**About this task:** What is needed is an exact copy of the entries, with the pictures excluded.

START Task input

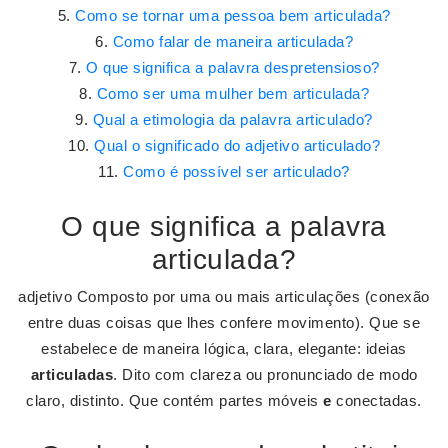
Como se tornar uma pessoa bem articulada?
Como falar de maneira articulada?
O que significa a palavra despretensioso?
Como ser uma mulher bem articulada?
Qual a etimologia da palavra articulado?
Qual o significado do adjetivo articulado?
Como é possível ser articulado?
O que significa a palavra
articulada?
adjetivo Composto por uma ou mais articulações (conexão
entre duas coisas que lhes confere movimento). Que se
estabelece de maneira lógica, clara, elegante: ideias
articuladas
. Dito com clareza ou pronunciado de modo
claro, distinto. Que contém partes móveis
e
conectadas.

END Task input

**Completed task:**
Como se tornar uma pessoa bem articulada?
Como falar de maneira articulada?
O que significa a palavra despretensioso?
Como ser uma mulher bem articulada?
Qual a etimologia da palavra articulado?
Qual o significado do adjetivo articulado?
Como é possível ser articulado?
O que significa a palavra
articulada?
adjetivo Composto por uma ou mais articulações (conexão
entre duas coisas que lhes confere movimento). Que se
estabelece de maneira lógica, clara, elegante: ideias
articuladas
. Dito com clareza ou pronunciado de modo
claro, distinto. Que contém partes móveis
e
conectadas.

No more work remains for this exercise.